The SFFILM Documentary Film Fund has an excellent track record for championing compelling, critically acclaimed films. Previous DFF winners include Ljubo Stefanov and Tamara Kotevska’s Honeyland, which won a record number of juried awards at the 2019 Sundance Film Festival and was nominated for Academy Awards for both Best Documentary Feature and Best Foreign Language Film; RaMell Ross’ Hale County This Morning, This Evening, which won a Special Jury Prize at Sundance 2018 and was nominated for the 2019 Academy Award for Best Documentary Feature; Liza Mandelup’s Jawline, which won a Special Jury Award at Sundance 2019 and is currently streaming on Hulu; Hassan Fazili’s Midnight Traveler, which won a Special Jury Award at Sundance 2019 and the McBaine Documentary Feature Award at the 2019 SFFILM Festival; Luke Lorentzen’s Midnight Family, which premiered at Sundance 2019 and won dozens of awards including a Creative Recognition Award for Best Editing from the International Documentary Association; Assia Boundaoui’s The Feeling of Being Watched, which has won audience awards at several film festivals and was broadcast nationwide on POV; Alyssa Fedele and Zachary Fink’s The Rescue List, which had its world premiere at the 2018 SFFILM Festival and was broadcast nationwide on POV; and Zachary Heinzerling’s Cutie and the Boxer, which won Sundance’s Directing Award for documentary and was nominated for the 2014 Academy Award for Best Documentary Feature, among many others.
Since its launch in 2011, the SFFILM Documentary Film Fund has distributed nearly $1 million to advance new work by filmmakers nationwide. The 2020 Documentary Film Fund is made possible thanks to support from Jennifer Battat and the Jenerosity Foundation.
“We are very excited to be able to support this amazing slate of documentaries,” remarked the jury. “Each project tackles its particular exploration of identity and place in remarkably thoughtful and creative ways, and they all have the potential to move and inspire audiences all over the world. We’re impressed by the vividness with which these films depict their communities, the spaces they inhabit, and the conflicts they face, and we look forward to these stories being told to as wide an audience as possible.”

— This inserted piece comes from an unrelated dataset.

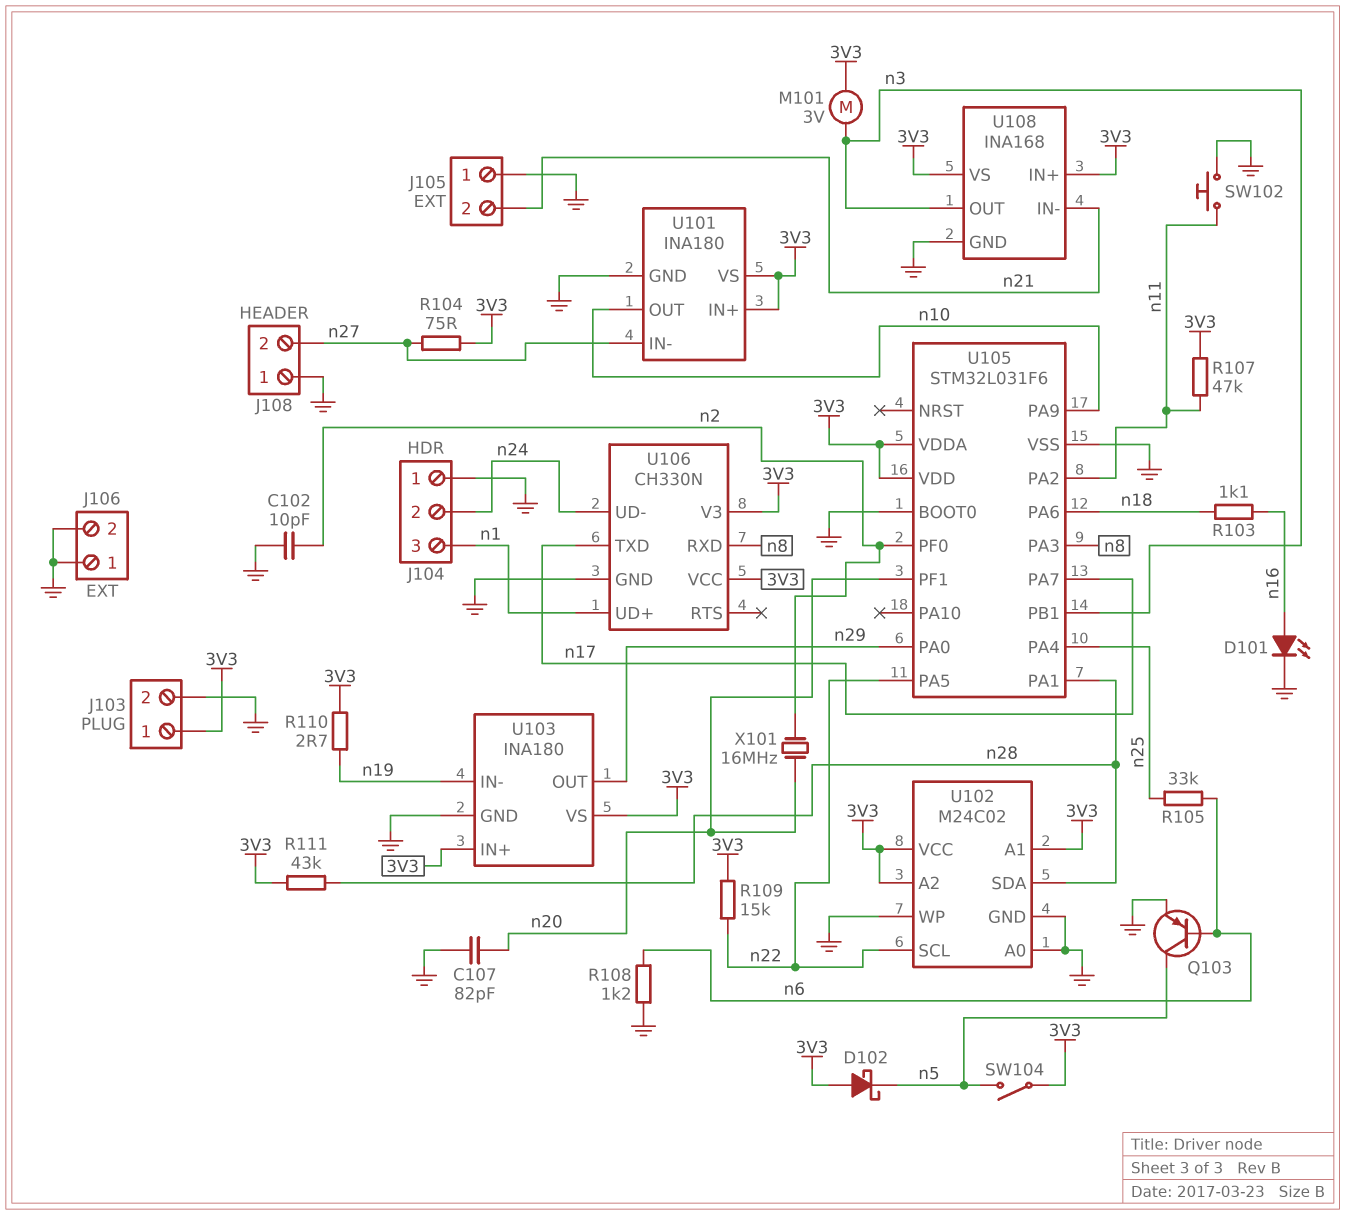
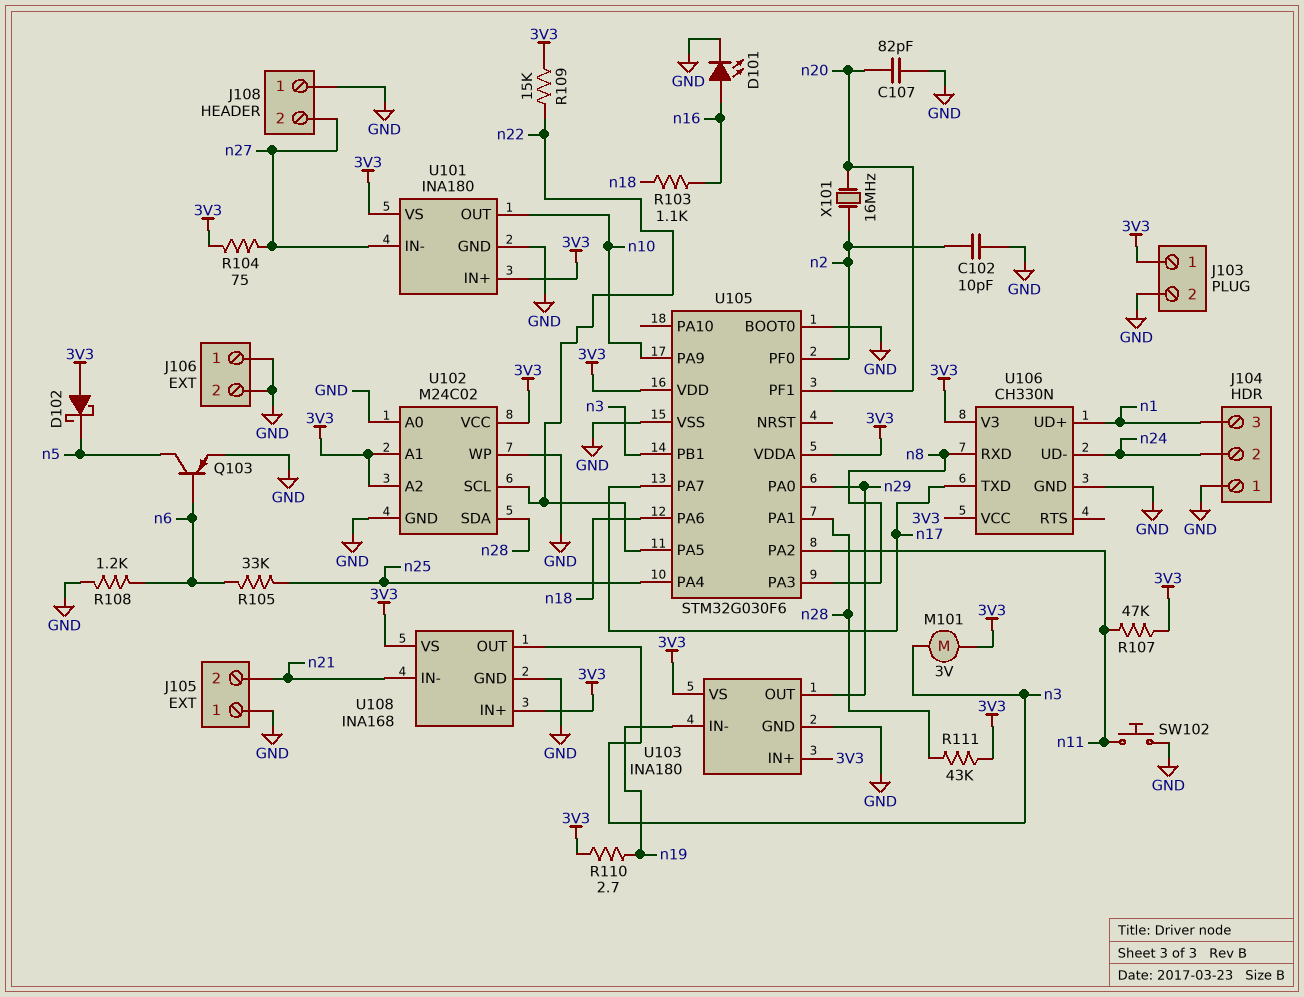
SW104: switch (3V3, n5) -> none
U105: STM32L031F6 -> STM32G030F6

2020 DOCUMENTARY FILM FUND WINNERS
After a Revolution (working title)
Giovanni Buccomino, director; Naziha Arebi and Alessandro Carroli, producers – $20,000
“When injustice exceeds what you can withstand you’ll do anything.” This is the tale of a brother and sister who fought on opposite sides of the Libyan revolution. Filmed over six years, through an intimate lens, we get under the skin of an unknown country and experience at close range the psychological impact of modern warfare, international intervention, and the fragility of democracy.
Squeegee
Clarke Lyons, co-director/producer; Gabe Dinsmoor, co-director/cinematographer; Jonna McKone, producer – $20,000
Squeegee is a portrait of a group of young people and their wider community struggling to overcome poverty, and the ingenuity they bring to making a living on Baltimore’s streets. It is a story of transient, vulnerable kids who are overlooked and ignored by the communities that are supposed to support and protect them.
We Are Inside
Farah Kassem, director; Cynthia Choucair, producer – $20,000
Having been away for a decade, Farah returns to her hometown of Tripoli in Lebanon to have one important conversation with her father Mustapha. But he’ll only listen if she joins his weekly all-male poetry club and addresses him in verses. And Farah doesn’t even like poetry.
Writing with Fire
Rintu Thomas and Sushmit Ghosh, co-directors/producers – $20,000
In one of the most socially oppressive and patriarchal states of India emerges a newspaper run by Dalit women. Chief reporter Meera leads the move to magnify the paper’s impact with an audacious decision — to transform from print to a digital news agency. Armed with smartphones, Meera and her journalists break traditions, be it on the frontlines of India’s biggest issues or within the confines of their homes, redefining what it means to be powerful.